[Entries taken from a collection]
<<<<

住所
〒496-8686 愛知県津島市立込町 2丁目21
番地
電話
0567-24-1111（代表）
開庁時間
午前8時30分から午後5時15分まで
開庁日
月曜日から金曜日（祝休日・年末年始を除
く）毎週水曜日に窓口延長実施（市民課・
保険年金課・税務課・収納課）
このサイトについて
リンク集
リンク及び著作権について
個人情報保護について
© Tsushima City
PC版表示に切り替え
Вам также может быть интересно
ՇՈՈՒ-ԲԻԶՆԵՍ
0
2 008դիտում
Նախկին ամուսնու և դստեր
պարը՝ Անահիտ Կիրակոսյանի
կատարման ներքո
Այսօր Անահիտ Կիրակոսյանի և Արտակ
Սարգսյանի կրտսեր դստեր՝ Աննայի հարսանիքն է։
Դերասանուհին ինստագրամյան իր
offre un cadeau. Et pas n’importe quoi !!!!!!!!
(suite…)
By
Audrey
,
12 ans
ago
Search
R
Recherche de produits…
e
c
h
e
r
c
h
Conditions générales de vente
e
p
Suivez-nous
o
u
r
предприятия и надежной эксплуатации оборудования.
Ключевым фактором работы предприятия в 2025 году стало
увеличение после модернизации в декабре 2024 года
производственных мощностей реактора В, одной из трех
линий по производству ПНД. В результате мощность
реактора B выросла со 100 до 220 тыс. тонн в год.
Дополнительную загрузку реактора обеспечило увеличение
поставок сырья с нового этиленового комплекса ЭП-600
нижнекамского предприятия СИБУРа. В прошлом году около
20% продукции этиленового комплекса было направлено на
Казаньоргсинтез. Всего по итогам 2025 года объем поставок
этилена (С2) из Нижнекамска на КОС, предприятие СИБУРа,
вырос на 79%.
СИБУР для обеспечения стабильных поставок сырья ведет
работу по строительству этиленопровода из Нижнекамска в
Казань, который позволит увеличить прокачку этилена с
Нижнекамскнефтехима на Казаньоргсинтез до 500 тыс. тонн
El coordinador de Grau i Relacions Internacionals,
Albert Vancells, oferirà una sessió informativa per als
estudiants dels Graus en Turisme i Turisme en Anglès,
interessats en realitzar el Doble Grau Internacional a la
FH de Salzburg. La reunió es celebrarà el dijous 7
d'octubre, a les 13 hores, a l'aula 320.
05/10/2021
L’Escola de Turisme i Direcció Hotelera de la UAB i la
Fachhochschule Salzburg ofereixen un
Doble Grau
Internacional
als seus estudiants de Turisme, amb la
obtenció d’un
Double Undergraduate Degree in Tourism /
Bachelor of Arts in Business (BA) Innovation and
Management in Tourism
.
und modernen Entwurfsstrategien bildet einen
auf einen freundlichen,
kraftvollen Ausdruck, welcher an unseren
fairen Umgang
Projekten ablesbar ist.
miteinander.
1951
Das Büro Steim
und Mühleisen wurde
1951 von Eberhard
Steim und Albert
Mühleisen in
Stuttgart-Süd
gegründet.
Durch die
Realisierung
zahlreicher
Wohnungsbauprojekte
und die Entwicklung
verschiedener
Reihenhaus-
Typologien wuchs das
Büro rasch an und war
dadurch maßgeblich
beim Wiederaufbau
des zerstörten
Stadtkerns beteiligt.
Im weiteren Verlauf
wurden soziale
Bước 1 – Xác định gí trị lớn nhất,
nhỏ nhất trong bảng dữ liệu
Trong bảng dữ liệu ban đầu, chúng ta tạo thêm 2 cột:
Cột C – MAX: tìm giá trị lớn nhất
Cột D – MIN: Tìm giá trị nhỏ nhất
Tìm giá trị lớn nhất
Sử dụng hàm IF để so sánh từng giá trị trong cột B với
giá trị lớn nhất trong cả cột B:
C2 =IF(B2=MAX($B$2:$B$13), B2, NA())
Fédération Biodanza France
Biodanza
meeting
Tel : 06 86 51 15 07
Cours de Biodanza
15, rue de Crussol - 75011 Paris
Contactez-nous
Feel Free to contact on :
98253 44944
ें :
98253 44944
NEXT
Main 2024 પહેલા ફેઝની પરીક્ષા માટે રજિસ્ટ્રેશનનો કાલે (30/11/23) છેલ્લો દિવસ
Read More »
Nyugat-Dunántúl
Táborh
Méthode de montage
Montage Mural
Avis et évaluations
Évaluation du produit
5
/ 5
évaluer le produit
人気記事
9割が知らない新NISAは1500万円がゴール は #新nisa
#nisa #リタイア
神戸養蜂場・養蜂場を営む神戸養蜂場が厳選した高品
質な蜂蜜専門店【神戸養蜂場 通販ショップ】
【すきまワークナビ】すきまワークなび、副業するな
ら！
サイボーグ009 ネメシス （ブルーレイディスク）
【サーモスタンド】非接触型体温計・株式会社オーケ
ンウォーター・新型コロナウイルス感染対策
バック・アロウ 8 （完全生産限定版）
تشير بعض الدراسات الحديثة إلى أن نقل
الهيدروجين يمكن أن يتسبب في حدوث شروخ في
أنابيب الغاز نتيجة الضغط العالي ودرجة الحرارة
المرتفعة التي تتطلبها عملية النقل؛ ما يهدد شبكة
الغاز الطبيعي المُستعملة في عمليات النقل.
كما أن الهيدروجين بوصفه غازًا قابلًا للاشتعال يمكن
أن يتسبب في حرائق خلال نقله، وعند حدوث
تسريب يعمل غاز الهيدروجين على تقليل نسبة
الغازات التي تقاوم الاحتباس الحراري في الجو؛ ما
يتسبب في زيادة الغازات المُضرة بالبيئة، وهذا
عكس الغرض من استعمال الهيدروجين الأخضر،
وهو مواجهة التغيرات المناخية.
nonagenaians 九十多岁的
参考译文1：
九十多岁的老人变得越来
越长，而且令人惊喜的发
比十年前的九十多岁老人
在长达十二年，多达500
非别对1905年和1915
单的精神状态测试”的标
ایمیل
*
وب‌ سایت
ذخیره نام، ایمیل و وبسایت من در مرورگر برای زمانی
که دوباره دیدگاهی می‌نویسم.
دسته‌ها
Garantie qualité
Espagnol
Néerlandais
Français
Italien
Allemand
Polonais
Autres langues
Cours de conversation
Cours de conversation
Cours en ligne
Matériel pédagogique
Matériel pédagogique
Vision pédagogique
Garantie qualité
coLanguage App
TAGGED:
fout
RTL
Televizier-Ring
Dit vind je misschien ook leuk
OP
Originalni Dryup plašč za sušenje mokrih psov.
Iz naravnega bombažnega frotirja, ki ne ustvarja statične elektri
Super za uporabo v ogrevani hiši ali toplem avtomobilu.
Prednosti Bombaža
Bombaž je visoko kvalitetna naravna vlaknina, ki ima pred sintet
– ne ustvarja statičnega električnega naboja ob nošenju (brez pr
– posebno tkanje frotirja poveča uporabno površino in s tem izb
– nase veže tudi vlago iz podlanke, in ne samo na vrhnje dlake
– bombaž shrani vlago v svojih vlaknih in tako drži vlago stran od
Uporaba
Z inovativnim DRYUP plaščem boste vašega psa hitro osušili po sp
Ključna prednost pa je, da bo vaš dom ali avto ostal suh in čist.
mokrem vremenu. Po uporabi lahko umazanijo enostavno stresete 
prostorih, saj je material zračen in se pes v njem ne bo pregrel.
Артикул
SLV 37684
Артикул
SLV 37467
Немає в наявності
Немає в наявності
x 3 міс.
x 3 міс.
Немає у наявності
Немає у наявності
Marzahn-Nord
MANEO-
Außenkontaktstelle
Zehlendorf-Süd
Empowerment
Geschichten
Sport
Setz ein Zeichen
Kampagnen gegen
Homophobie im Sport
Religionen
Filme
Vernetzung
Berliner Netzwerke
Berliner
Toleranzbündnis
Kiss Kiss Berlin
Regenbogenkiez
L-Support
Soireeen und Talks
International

>>>>

About this exercise => Only the lines from the one containing "Originalni Dryup plašč" through the final line above should be duplicated, exactly as they stand.

Task answer =>
Originalni Dryup plašč za sušenje mokrih psov.
Iz naravnega bombažnega frotirja, ki ne ustvarja statične elektri
Super za uporabo v ogrevani hiši ali toplem avtomobilu.
Prednosti Bombaža
Bombaž je visoko kvalitetna naravna vlaknina, ki ima pred sintet
– ne ustvarja statičnega električnega naboja ob nošenju (brez pr
– posebno tkanje frotirja poveča uporabno površino in s tem izb
– nase veže tudi vlago iz podlanke, in ne samo na vrhnje dlake
– bombaž shrani vlago v svojih vlaknih in tako drži vlago stran od
Uporaba
Z inovativnim DRYUP plaščem boste vašega psa hitro osušili po sp
Ključna prednost pa je, da bo vaš dom ali avto ostal suh in čist.
mokrem vremenu. Po uporabi lahko umazanijo enostavno stresete 
prostorih, saj je material zračen in se pes v njem ne bo pregrel.
Артикул
SLV 37684
Артикул
SLV 37467
Немає в наявності
Немає в наявності
x 3 міс.
x 3 міс.
Немає у наявності
Немає у наявності
Marzahn-Nord
MANEO-
Außenkontaktstelle
Zehlendorf-Süd
Empowerment
Geschichten
Sport
Setz ein Zeichen
Kampagnen gegen
Homophobie im Sport
Religionen
Filme
Vernetzung
Berliner Netzwerke
Berliner
Toleranzbündnis
Kiss Kiss Berlin
Regenbogenkiez
L-Support
Soireeen und Talks
International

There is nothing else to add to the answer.